Он ничего не имел, ничего не мог дать, и ненавидел свое беспомощное тело. Такое слабое и такое требовательное: оно все время требовало еды — как работающий двигатель горючего. Пока двигатель работал вхолостую, можно было не беспокоиться о горючем: Остановиться? Ну и пусть, он сам хотел остановить его. Но учительница уговорила не останавливать, и он пошел на это тогда. Решив, что Заручьев и Ольхин бросили их, и, значит, двигатель обязан работать, потому что Анастасии Яковлевне нужны тепло и какая-то опора. Он так думал, должен был так думать.
Он ошибся — в тот раз и Ольхин и Заручьев вернулись. Но и минутная потребность в силе разбудила слабость: голод, однажды получивший подачку, стало невозможно смирять.
— Говорят, существует лечение голодом. Я, кажется, согласился бы обменять его на любые болезни, — сказал пилот и прикусил язык: не следовало вспоминать о голоде, можно подумать, будто он, не смея говорить прямо, выпрашивает новую подачку. Ничего подобного, голод существует сам по себе, он не собирается его ублажать, наоборот! Пилот оглянулся на учительницу, готовый закричать об этом.
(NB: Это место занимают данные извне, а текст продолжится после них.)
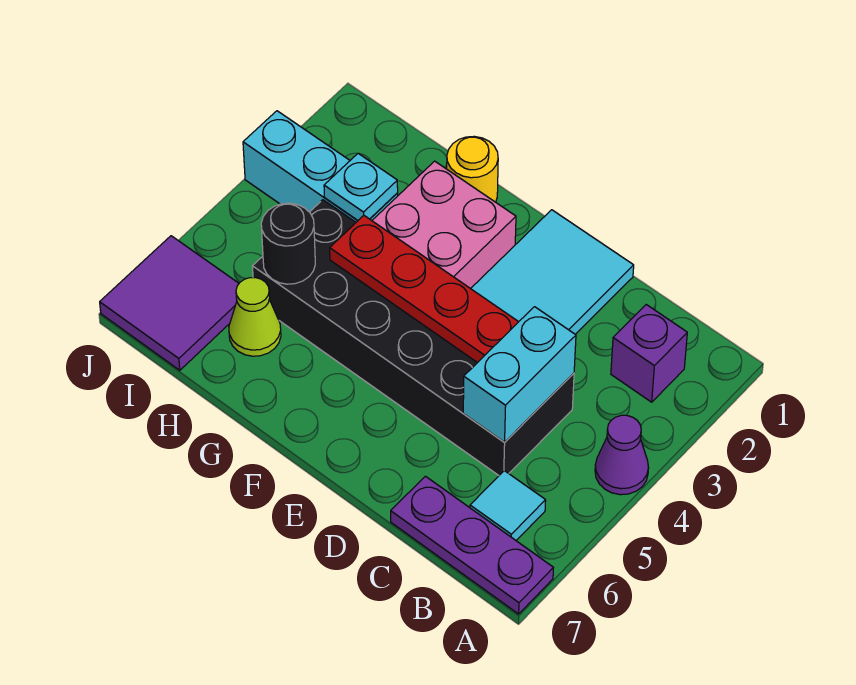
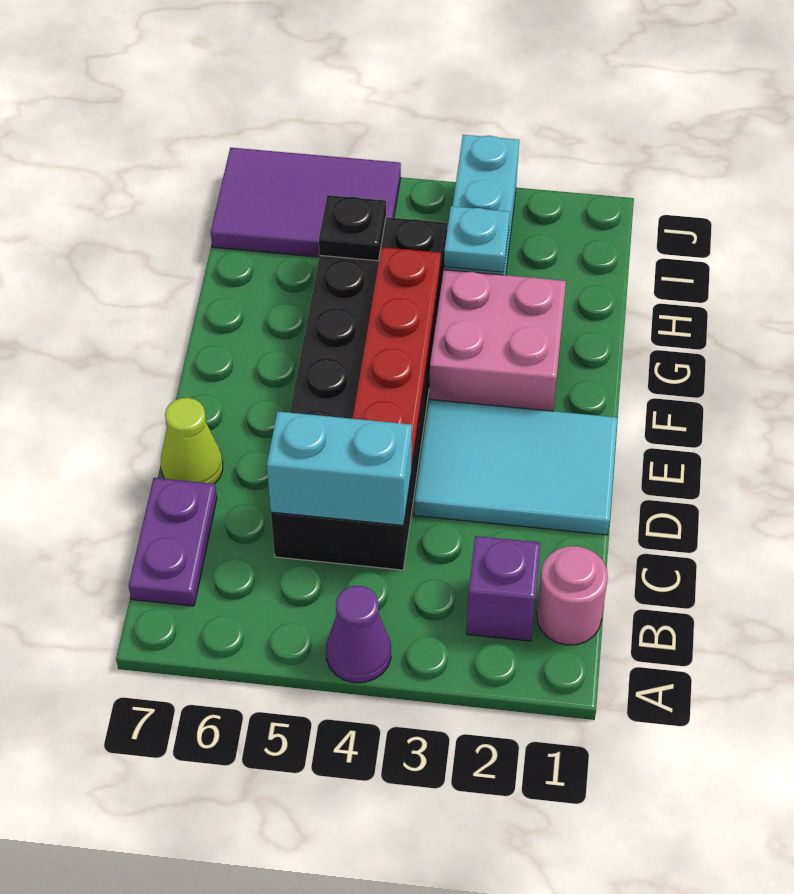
purple 1x3 plate [391,476,553,614] -> purple 1x2 plate [129,478,217,606]
none -> pink 1x1 round brick [537,546,608,645]
cyan 1x1 tile [470,471,546,540] -> none
yellow 1x1 round brick [447,136,498,202] -> none
black 1x1 round brick [261,203,315,284] -> black 1x1 plate [319,195,386,261]
lime 1x1 cone [229,278,281,356] -> lime 1x1 cone moved to [161,398,223,484]
purple 2x2 tile [100,236,239,370] -> purple 2x3 tile [211,148,401,257]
Анастасия Яковлевна сидела по обыкновению с вязанием на коленях, но руки неподвижно лежали на спицах, прогнув их своей тяжестью.
Она думала о том, что относительно счастлива, пожалуй: из темноты переходить в тьму Легче, чем из света. Слабое утешение, но все-таки. И она почти прожила отпускаемое людям. Сын? Он потерял ее уже давно, ну и — так и не найдет, вот и все… Она думала об этом, как читают иногда книгу — мысли не становились драными, за ними не было образов. А фразу пилота о лечений голодом, вернее то, что угадывалось за ней, слепая учительница именно увидела.